Construit dans les années soixante sous la houlette d’ Abdelkrim Al Khatib, président de l’un des tous premiers conseils communaux de cette ville, ce Camping était appelé à recevoir une clientèle assoiffée de voyage et d’aventure, des familles qui voulaient s’offrir du bon temps, sans avoir à débourser « des fortunes ».

 Le succès fut d’ailleurs immédiat, puisqu’aussi bien, touristes nationaux, que ceux des quatre coins du monde, ont répondu présent, séduits par la beauté de  ce joyau et par son emplacement à quelques dizaines de mètres de Deauville plage, qui ne faisait qu’ajouter à son charme et à jouer grandement en sa faveur.

Vers la fin des années  soixante dix, sous l’ère d’Arsalane Al Jadida, le conseil communal (municipal à l’époque) a jugé bon de louer ce Camping à un professionnel, qui soit à même de lui donner une nouvelle touche personnelle, capable de faire de ce haut lieu de villégiature, une véritable mémoire régionale, au même rang que le théâtre Afifi, la plage et ses cabines, la poste…

Et ce n’est autre que Haj Abderrahmane Kamel qui enleva le marché, contre une rondelette somme annuelle à verser à la commune et le devoir de construire dix (10) Bungalows en cinq ans.

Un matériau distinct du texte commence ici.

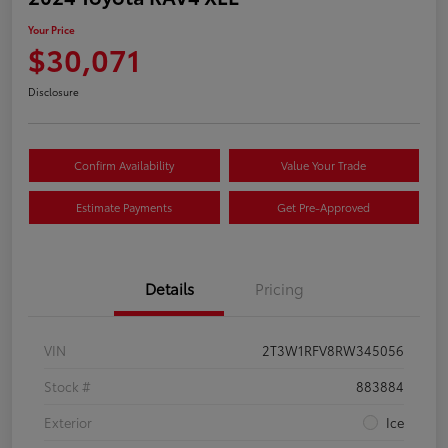
Your Price
$30,071
Disclosure
Confirm Availability
Value Your Trade
Estimate Payments
Get Pre-Approved
Details
Pricing
VIN
2T3W1RFV8RW345056
Stock #
883884
Exterior
Ice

En peu de temps, le Camping s’est totalement métamorphosé, puisqu’ en 1983, M. Moussa Saâdi, ministre du tourisme à l’époque, décerna au Camping   le Prix du Mérite  du Tourisme National.

Quant au Roi Mohammed VI, Prince héritier à l’époque  il l’a visité à deux reprises,  au temps du gouverneur Moulay El Mehdi Lamrani et le pacha Azzeddine Al Kadiri.

Mais cette réussite n’a pas manqué de faire des jaloux : des élus qui ont décidé d’avoir  le Camping dans leurs viseurs. Ils n’arrivaient pas à assimiler qu’un terrain  d’une superficie de 6 hectares et stratégiquement bien placé, puisse servir d’un « simple » Camping, au lieu d’y construire à la place, des villas et des appartements de haut standings !

Un fait devenu coutumier de leur part. Il n’y a qu’à pointer du doigt, le centre commercial d’Al Qalaâ, cédé pour une bouchée de pain ; celui du centre d’estivage La Farge, le rasage de l’hôtel Doukkala (Abou Al Jadayle), le délaissement volontaire de l’hôtel Marhaba (on a déjà rasé les escaliers menant à la plage et muré les cabines)…

Or pour cette fois et afin de parfaire  leur plan et s’accaparer le Camping, nos élus ont changé quelques terminologies dans le contrat le liant à Haj Abderrahmane Kamel. Et ce dernier  se transforma d’un locataire à un …simple gérant. Un simple gérant qui a tout de même construit des Bungalows et remis en état le Camping après les inondations d’Oued Flifel,… avec son propre argent ?

Ce que nous défendons aujourd’hui, ce n’est pas Haj Abderrahmane Kamel, mais le Camping International d’El-Jadida que le présent conseil cherche à démolir.

Si les élus parviennent à déloger Haj Abderrahmane Kamel, il n’y aura alors, plus personne pour leur tenir tête et faire échouer leurs mesquins et hypocrites calculs.

Le Camping International d’El-Jadida, ne doit sous aucun prétexte être démoli. Et les mazaganais doivent tout faire pour empêcher   ces « honorables conseillers », à atteindre leurs abjects objectifs.